Excel BI - Excel Challenge 683

excel-challenges
excel-formulas
🔰 Find the value corresponding to numbers given in column N from the grid given of left hand side.
Published

March 24, 2026

Illustration for Excel BI - Excel Challenge 683

Challenge Description

🔰 Find the value corresponding to numbers given in column N from the grid given of left hand side. First digit of number is in column B, second digit of number is in row 2, 3rd digit in column B, 4th digit in row 2 and this keeps repeating. Hence, you need to find the number for last 2 digits only.
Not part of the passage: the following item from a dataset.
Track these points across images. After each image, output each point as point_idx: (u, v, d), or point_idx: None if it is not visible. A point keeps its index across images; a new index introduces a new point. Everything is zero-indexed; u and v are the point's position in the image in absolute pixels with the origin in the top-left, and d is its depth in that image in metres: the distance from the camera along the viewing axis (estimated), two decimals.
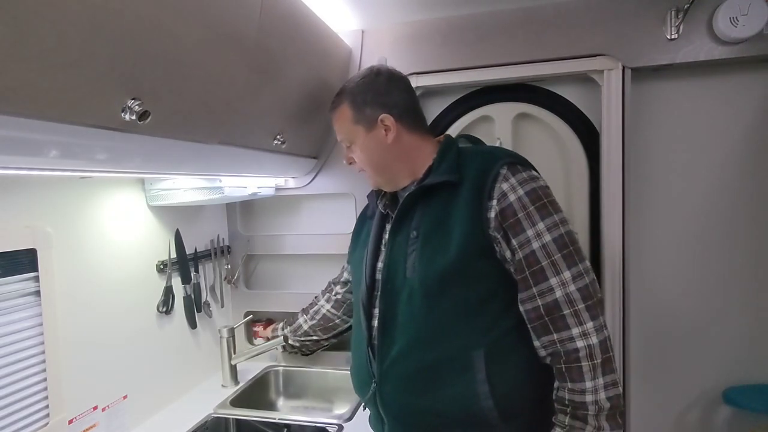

Second last digit can be a row or column and last digit can be column or row.

Solutions

library(tidyverse)
library(readxl)

path = "Excel/683 Find Numbers in a Grid.xlsx"
input1 = read_excel(path, range = "C3:L12", col_names = FALSE) %>% as.matrix()
input2 = read_excel(path, range = "N2:N12")
test  = read_excel(path, range = "O2:O12") %>% mutate(Value = as.numeric(Value))

result = input2 %>%
  mutate(
    num = as.character(Number),
    n = nchar(num), 
    mod = n %% 2,
    row = as.numeric(ifelse(mod == 0, str_sub(num, n-1, n-1), str_sub(num, n, n)))+1,
    col = as.numeric(ifelse(mod == 0, str_sub(num, n, n), str_sub(num, n-1, n-1)))+1) %>%
  mutate(value =map2_dbl(row, col, ~input1[.x, .y])) %>%
  select(value)

all.equal(result, test, check.attributes = FALSE)

# [1] TRUE
  • Logic: Read the workbook ranges needed for the challenge; Derive the required intermediate columns; Apply the business rule conditions explicitly.
  • Strengths: The code maps the workbook rule into a compact, reproducible pipeline.
  • Areas for Improvement: The solution assumes the workbook layout and selected ranges remain stable, so any structural change in the sheet would require small adjustments.
  • Gem: The elegant part is how little code is needed once the correct intermediate representation is chosen.
import pandas as pd
import numpy as np

path = "683 Find Numbers in a Grid.xlsx"
input1 = pd.read_excel(path,  usecols="C:L", skiprows=2, nrows=10, header=None).values
input2 = pd.read_excel(path, usecols="N", skiprows=1, nrows=11)
test = pd.read_excel(path, usecols="O", skiprows=1, nrows=11).assign(Value=lambda df: pd.to_numeric(df.iloc[:, 0]))

result = input2.assign(
    num=lambda df: df.iloc[:, 0].astype(str),
    n=lambda df: df['num'].str.len(),
    mod=lambda df: df['n'] % 2,
    row=lambda df: np.where(df['mod'] == 0, df['num'].str[-2:-1], df['num'].str[-1:]).astype(int) + 1,
    col=lambda df: np.where(df['mod'] == 0, df['num'].str[-1:], df['num'].str[-2:-1]).astype(int) + 1
).assign(
    Value=lambda df: [input1[row-1, col-1] for row, col in zip(df['row'], df['col'])]
).loc[:, ['Value']]

print(result.equals(test))

The Python version keeps the algorithm explicit, which helps when the challenge depends on a greedy or iterative rule.

Difficulty Level

Easy / Medium

The business rule is clear, though the workbook still needs a few transformation steps to reach the expected output.